What the finance ministry has now decreed is that such Excluded Funds also have to get recognised by the EPFO if they want to continue to get income tax concessions. While the government has tried to make light of the matter by saying, "The new condition only seeks to provide legislative synergy between the Income-Tax Act and the EPF & MP Act", it's obvious that once a fund is "recognized" by the EPFO, the EPFO will have to take full responsibility for it -- if this is not the case, why not just let all funds be registered with the income tax authorities in different parts of the country, as is the case today anyway?
Two issues arise out of this notification. One, under the Pension Fund Regulatory Development Authority (PFRDA) Act, all pension schemes other than the EPFO ones were to be regulated by the PFRDA since, ultimately, the EPFO's schemes were going to be competing with the ones offered by private players. Yet, what's been done is that the EPFO is being asked to regulate schemes offered by potential competitors!

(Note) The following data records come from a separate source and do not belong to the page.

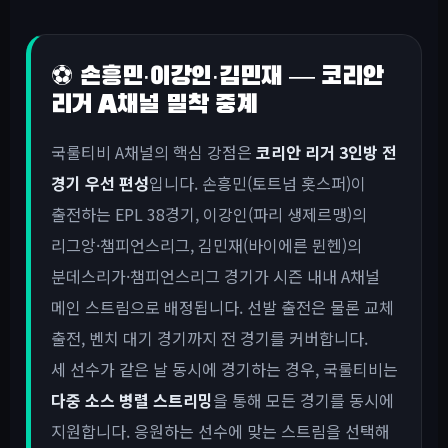
⚽ 손흥민·이강인·김민재 — 코리안
리거 A채널 밀착 중계
국룰티비 A채널의 핵심 강점은
코리안 리거 3인방 전
경기 우선 편성
입니다. 손흥민(토트넘 홋스퍼)이
출전하는 EPL 38경기, 이강인(파리 생제르맹)의
리그앙·챔피언스리그, 김민재(바이에른 뮌헨)의
분데스리가·챔피언스리그 경기가 시즌 내내 A채널
메인 스트림으로 배정됩니다. 선발 출전은 물론 교체
출전, 벤치 대기 경기까지 전 경기를 커버합니다.
세 선수가 같은 날 동시에 경기하는 경우, 국룰티비는
다중 소스 병렬 스트리밍
을 통해 모든 경기를 동시에
지원합니다. 응원하는 선수에 맞는 스트림을 선택해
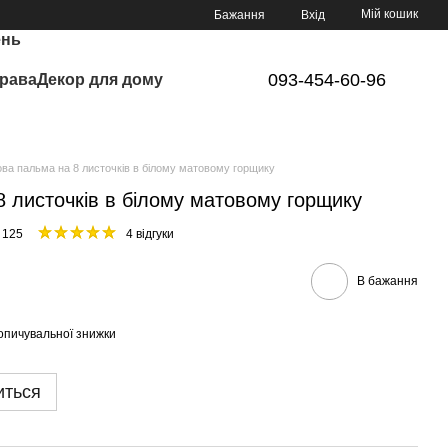
Мій кошик
Бажання
Вхід
ень
093-454-60-96
рава
Декор для дому
ва пальма на 8 листочків в білому матовому горщику
 листочків в білому матовому горщику
 125
4 відгуки
В бажання
опичувальної знижки
иться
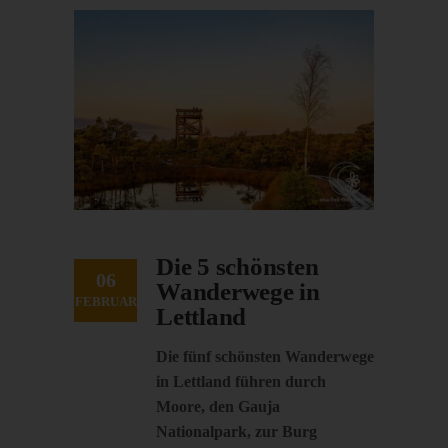
Die 5 schönsten
06
Wanderwege in
FEBRUAR
Lettland
Die fünf schönsten Wanderwege
in Lettland führen durch
Moore, den Gauja
Nationalpark, zur Burg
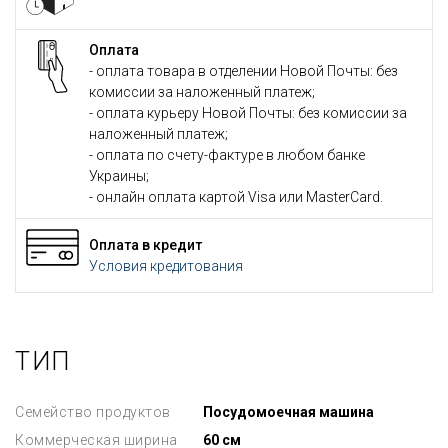
Оплата
- оплата товара в отделении Новой Почты: без
комиссии за наложенный платеж;
- оплата курьеру Новой Почты: без комиссии за
наложенный платеж;
- оплата по счету-фактуре в любом банке
Украины;
- онлайн оплата картой Visa или MasterCard.
Оплата в кредит
Условия кредитования
ТИП
Семейство продуктов
Посудомоечная машина
Коммерческая ширина
60 см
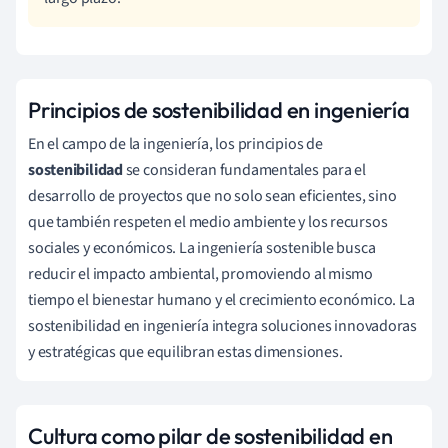
Principios de sostenibilidad en ingeniería
En el campo de la ingeniería, los principios de
sostenibilidad
se consideran fundamentales para el
desarrollo de proyectos que no solo sean eficientes, sino
que también respeten el medio ambiente y los recursos
sociales y económicos. La ingeniería sostenible busca
reducir el impacto ambiental, promoviendo al mismo
tiempo el bienestar humano y el crecimiento económico. La
sostenibilidad en ingeniería integra soluciones innovadoras
y estratégicas que equilibran estas dimensiones.
Cultura como pilar de sostenibilidad en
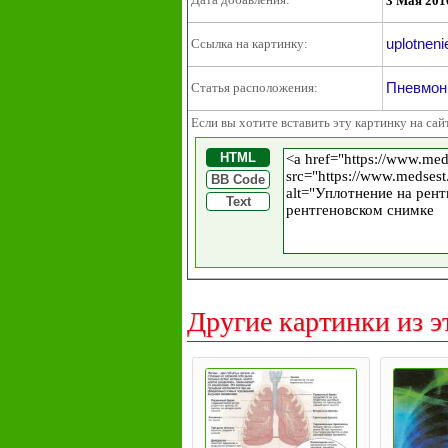
3 Мая 201
uplotnen
Ссылка на картинку:
Пневмон
Статья расположения:
Если вы хотите вставить эту картинку на сай
HTML
BB Code
Text
Другие картинки из э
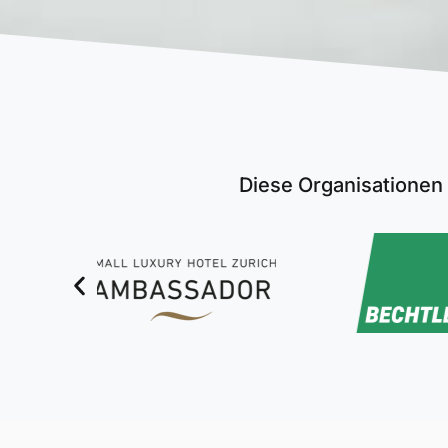
Diese Organisationen 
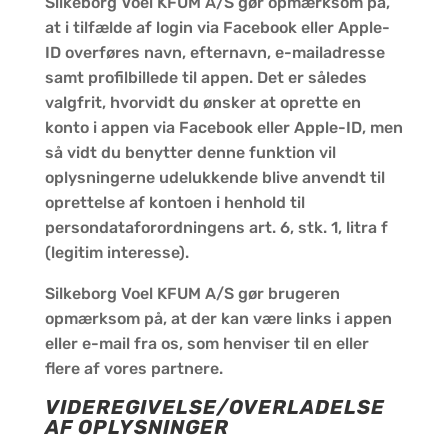
Silkeborg Voel KFUM A/S gør opmærksom på,
at i tilfælde af login via Facebook eller Apple-
ID overføres navn, efternavn, e-mailadresse
samt profilbillede til appen. Det er således
valgfrit, hvorvidt du ønsker at oprette en
konto i appen via Facebook eller Apple-ID, men
så vidt du benytter denne funktion vil
oplysningerne udelukkende blive anvendt til
oprettelse af kontoen i henhold til
persondataforordningens art. 6, stk. 1, litra f
(legitim interesse).
Silkeborg Voel KFUM A/S gør brugeren
opmærksom på, at der kan være links i appen
eller e-mail fra os, som henviser til en eller
flere af vores partnere.
VIDEREGIVELSE/OVERLADELSE
AF OPLYSNINGER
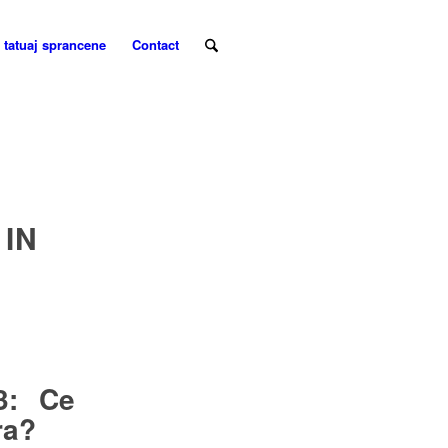
 tatuaj sprancene
Contact
IN
3: Ce
ra?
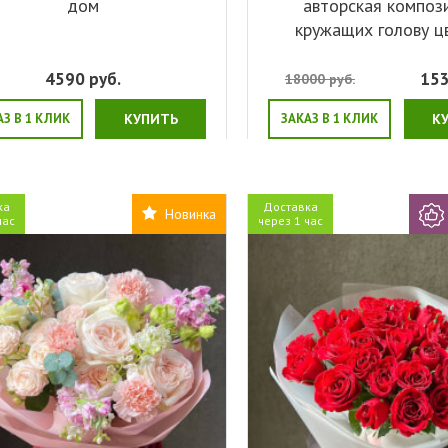
дом
авторская композ
кружащих голову ц
4590
руб.
15
18000
руб.
АЗ В 1 КЛИК
КУПИТЬ
ЗАКАЗ В 1 КЛИК
К
ка
Доставка
Новинка
час
через 1 час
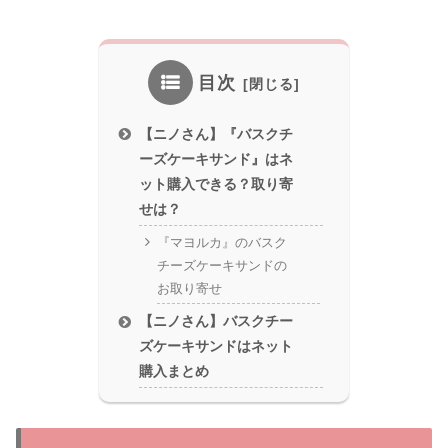
目次
【ニノさん】『バスクチ
ーズケーキサンド』はネ
ット購入できる？取り寄
せは？
『マヨルカ』のバスク
チーズケーキサンドの
お取り寄せ
【ニノさん】バスクチー
ズケーキサンドはネット
購入まとめ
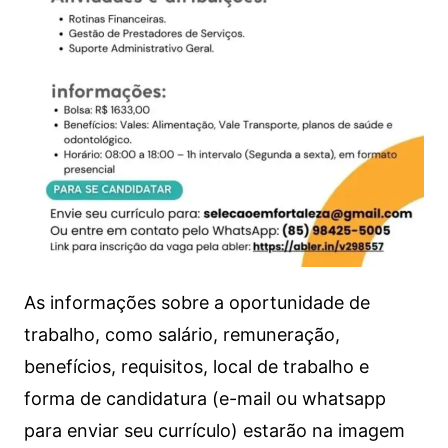
As informações sobre a oportunidade de
trabalho, como salário, remuneração,
benefícios, requisitos, local de trabalho e
forma de candidatura (e-mail ou whatsapp
para enviar seu currículo) estarão na imagem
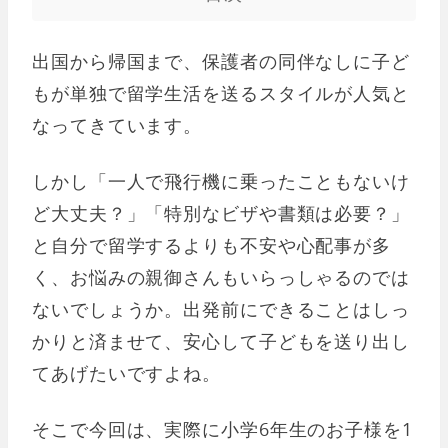
出国から帰国まで、保護者の同伴なしに子ど
もが単独で留学生活を送るスタイルが人気と
なってきています。
しかし「一人で飛行機に乗ったこともないけ
ど大丈夫？」「特別なビザや書類は必要？」
と自分で留学するよりも不安や心配事が多
く、お悩みの親御さんもいらっしゃるのでは
ないでしょうか。出発前にできることはしっ
かりと済ませて、安心して子どもを送り出し
てあげたいですよね。
そこで今回は、実際に小学6年生のお子様を1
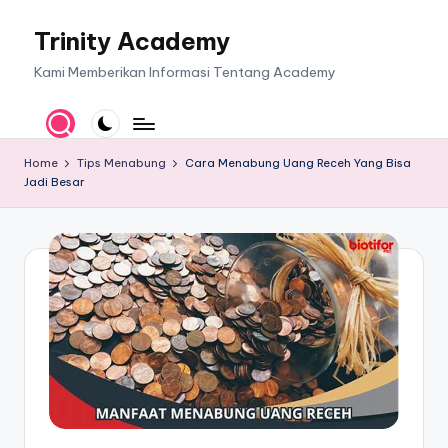
Trinity Academy
Skip
to
Kami Memberikan Informasi Tentang Academy
content
Home
Tips Menabung
Cara Menabung Uang Receh Yang Bisa
Jadi Besar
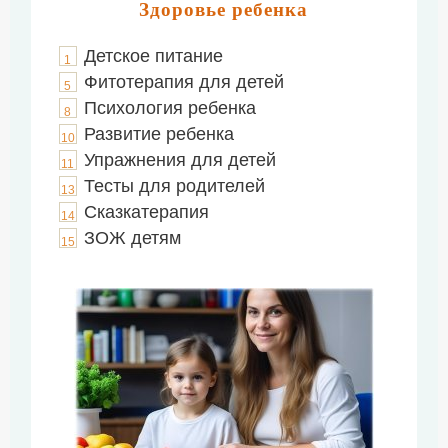
Здоровье ребенка
Детское питание
1
Фитотерапия для детей
5
Психология ребенка
8
Развитие ребенка
10
Упражнения для детей
11
Тесты для родителей
13
Сказкатерапия
14
ЗОЖ детям
15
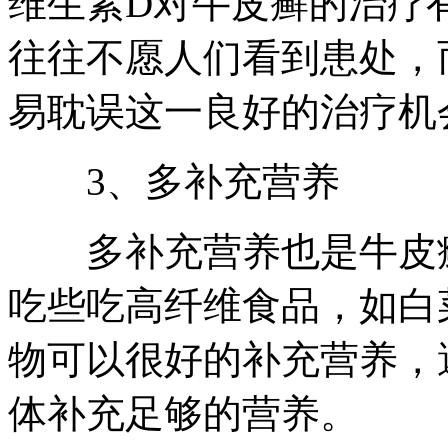
维生素D对牛皮癣的治疗
往往不愿人们看到患处，
易耽误这一良好的治疗机
3、多补充营养
多补充营养也是牛皮癣
吃些吃高纤维食品，如白
物可以很好的补充营养，
体补充足够的营养。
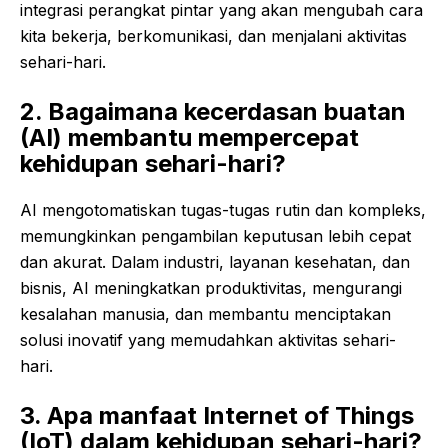
integrasi perangkat pintar yang akan mengubah cara
kita bekerja, berkomunikasi, dan menjalani aktivitas
sehari-hari.
2. Bagaimana kecerdasan buatan
(AI) membantu mempercepat
kehidupan sehari-hari?
AI mengotomatiskan tugas-tugas rutin dan kompleks,
memungkinkan pengambilan keputusan lebih cepat
dan akurat. Dalam industri, layanan kesehatan, dan
bisnis, AI meningkatkan produktivitas, mengurangi
kesalahan manusia, dan membantu menciptakan
solusi inovatif yang memudahkan aktivitas sehari-
hari.
3. Apa manfaat Internet of Things
(IoT) dalam kehidupan sehari-hari?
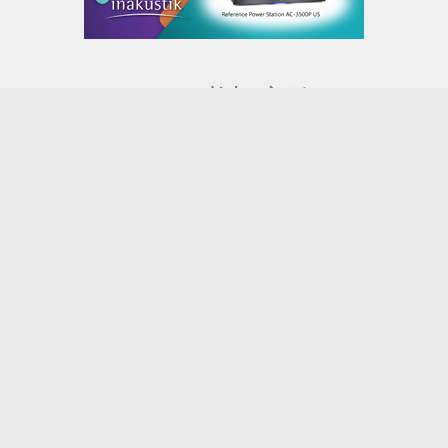
书架音箱
HiFi人生
古典
DAC解码器
DALI 达尼
合并功放
电源处理器
流媒体
线材
编余闲话
落地音箱
视听观点
那些年我们追过的演唱会
音响之路
香港流行黑胶
近期文章
Hegel黑格尔推出 H200和A200 合并式放大器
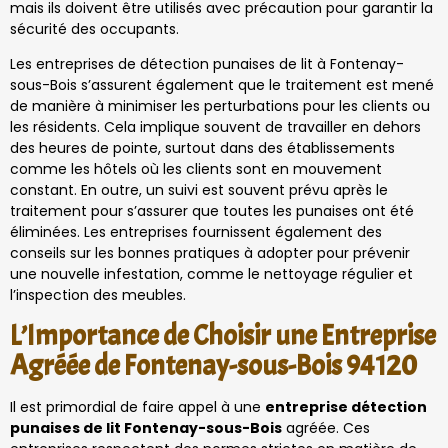
mais ils doivent être utilisés avec précaution pour garantir la
sécurité des occupants.
Les entreprises de détection punaises de lit à Fontenay-
sous-Bois s’assurent également que le traitement est mené
de manière à minimiser les perturbations pour les clients ou
les résidents. Cela implique souvent de travailler en dehors
des heures de pointe, surtout dans des établissements
comme les hôtels où les clients sont en mouvement
constant. En outre, un suivi est souvent prévu après le
traitement pour s’assurer que toutes les punaises ont été
éliminées. Les entreprises fournissent également des
conseils sur les bonnes pratiques à adopter pour prévenir
une nouvelle infestation, comme le nettoyage régulier et
l’inspection des meubles.
L’Importance de Choisir une Entreprise
Agréée de Fontenay-sous-Bois 94120
Il est primordial de faire appel à une
entreprise détection
punaises de lit Fontenay-sous-Bois
agréée. Ces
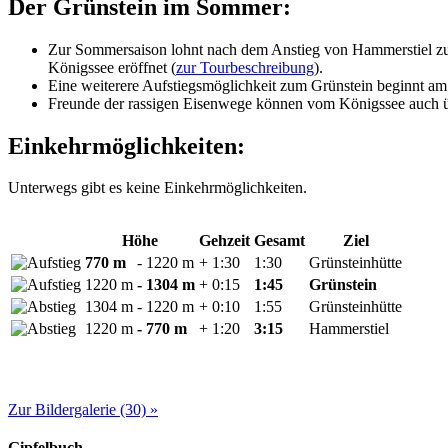
Der Grünstein im Sommer:
Zur Sommersaison lohnt nach dem Anstieg von Hammerstiel zu
Königssee eröffnet (
zur Tourbeschreibung
).
Eine weiterere Aufstiegsmöglichkeit zum Grünstein beginnt a
Freunde der rassigen Eisenwege können vom Königssee auch 
Einkehrmöglichkeiten:
Unterwegs gibt es keine Einkehrmöglichkeiten.
Höhe
Gehzeit
Gesamt
Ziel
770 m
- 1220 m
+ 1:30
1:30
Grünsteinhütte
1220 m
- 1304 m
+ 0:15
1:45
Grünstein
1304 m
- 1220 m
+ 0:10
1:55
Grünsteinhütte
1220 m
- 770 m
+ 1:20
3:15
Hammerstiel
Zur Bildergalerie (30) »
Gipfelbuch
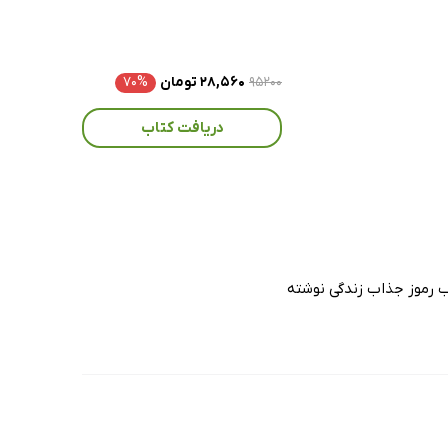
۹۵۲۰۰
۲۸,۵۶۰ تومان
۷۰%
دریافت کتاب
اب رموز جذاب زندگی نوشته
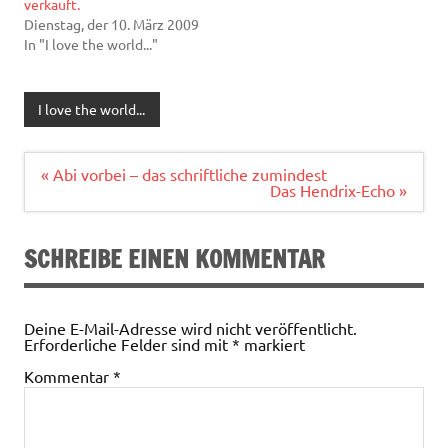
verkauft.
Dienstag, der 10. März 2009
In "I love the world..."
I love the world...
Beitragsnavigation
« Abi vorbei – das schriftliche zumindest
Das Hendrix-Echo »
SCHREIBE EINEN KOMMENTAR
Deine E-Mail-Adresse wird nicht veröffentlicht.
Erforderliche Felder sind mit
*
markiert
Kommentar
*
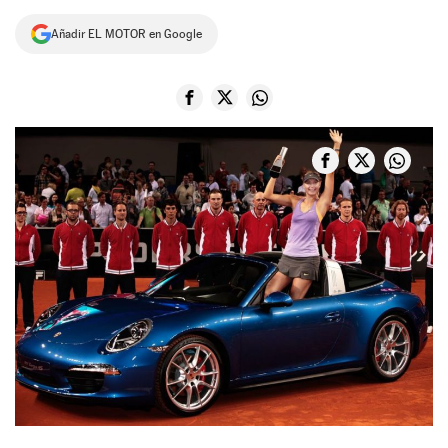
NEWSLETTER
Añadir EL MOTOR en Google
SÍGUENOS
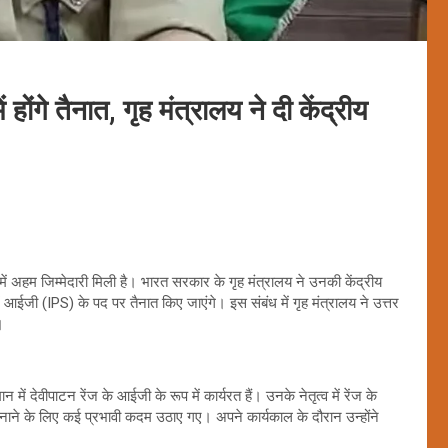
ंगे तैनात, गृह मंत्रालय ने दी केंद्रीय
ं अहम जिम्मेदारी मिली है। भारत सरकार के गृह मंत्रालय ने उनकी केंद्रीय
) में आईजी (IPS) के पद पर तैनात किए जाएंगे। इस संबंध में गृह मंत्रालय ने उत्तर
।
ं देवीपाटन रेंज के आईजी के रूप में कार्यरत हैं। उनके नेतृत्व में रेंज के
 बनाने के लिए कई प्रभावी कदम उठाए गए। अपने कार्यकाल के दौरान उन्होंने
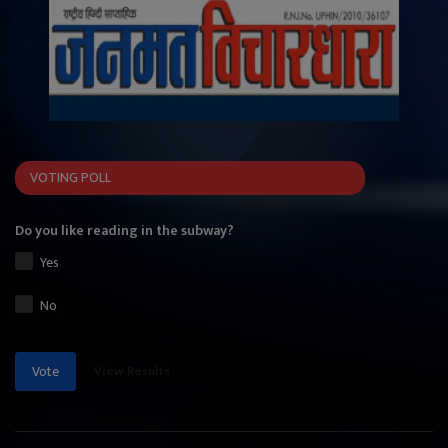
VOTING POLL
Do you like reading in the subway?
Yes
No
View Results
Vote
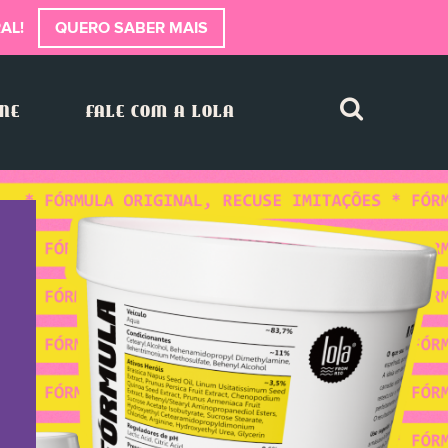
AL!
QUERO SABER MAIS
INE
FALE COM A LOLA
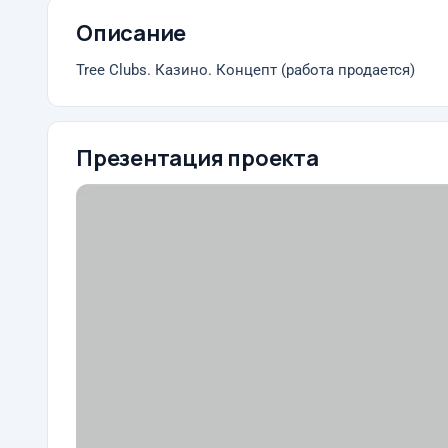
Описание
Tree Clubs. Казино. Концепт (работа продается)
Презентация проекта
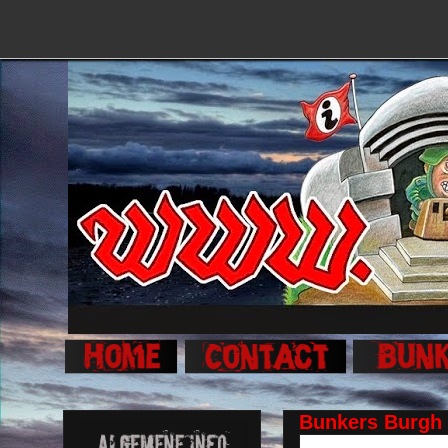
Bunkers Burgh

The second problem is that no one knows just how many Excluded Funds there are in the country. One of the fund managers of a top private sector firm told me there are around 100,000 such funds while an organisation that works in the pension business puts the number at around 10,000!
Naturally, there is no clarity over what the corpus is with such funds that the EPFO now has to take responsibility for. The only thing that can be said with certainty is that the money is huge. To put this in perspective, there are 2,491 Exempted Funds in the country and another 367,895 Un-exempted Funds (these are the companies that deposit their PF contributions with the EPFO), but till 2003-04, the Exempted Funds had PF contributions of Rs 53,995 crore (Rs 539.95 billion) as compared to Rs 66,871 crore (Rs 668.71 billion) for the Un-exempted ones. Since Excluded Funds, by their very definition, are for those earning higher salaries, the monies in them will naturally be larger.
The question for the EPFO management is whether it wants to take on this huge potential liability. After all, if the corpus of the Excluded Funds is Rs 50,000 crore (Rs 500 billion), the EPFO is being asked to take additional responsibility of funds that are equal to a third of its existing portfolio.
If the corpus of the Excluded Funds is Rs 100,000 crore (Rs 1,000 billion), the additional responsibility is two-thirds of its existing portfolio.
Even on its existing portfolio, the EPFO is just about struggling to cope. It already has arrears of Rs 1,862 crore (Rs 1,862 billion) -- it has action pending against 45,000 companies for defaulting in payments or siphoning off funds, and this includes nearly 20,000 cases that are pending in courts and around 6,000 FIRs that are still pending (all this pertains to the period ending March 2004).
Add to this the burden of inspecting the Excluded Funds and the possible arrears there, and it looks possible this could be a killing blow.
All of this, it must be added, is based on the EPFO's somewhat dodgy accounts, and so could be much higher. One internal EPFO document, for instance, says that the fund had Rs 8,313 crore (Rs 83.13 billion) in the "interest suspense account" in 2002-03, of which Rs 2,360 crore (Rs 23.60 billion) was brought forward despite not being reconciled in appropriate accounts. In another case, while the EPFO balance sheet for 2002-03 said the payout during the year was Rs 5,506 crore (Rs 55.06 billion), the annual report said it was Rs 6,621 crore (Rs 66.21 billion)!
And you thought the Budget's intent was to further the EPFO's cause.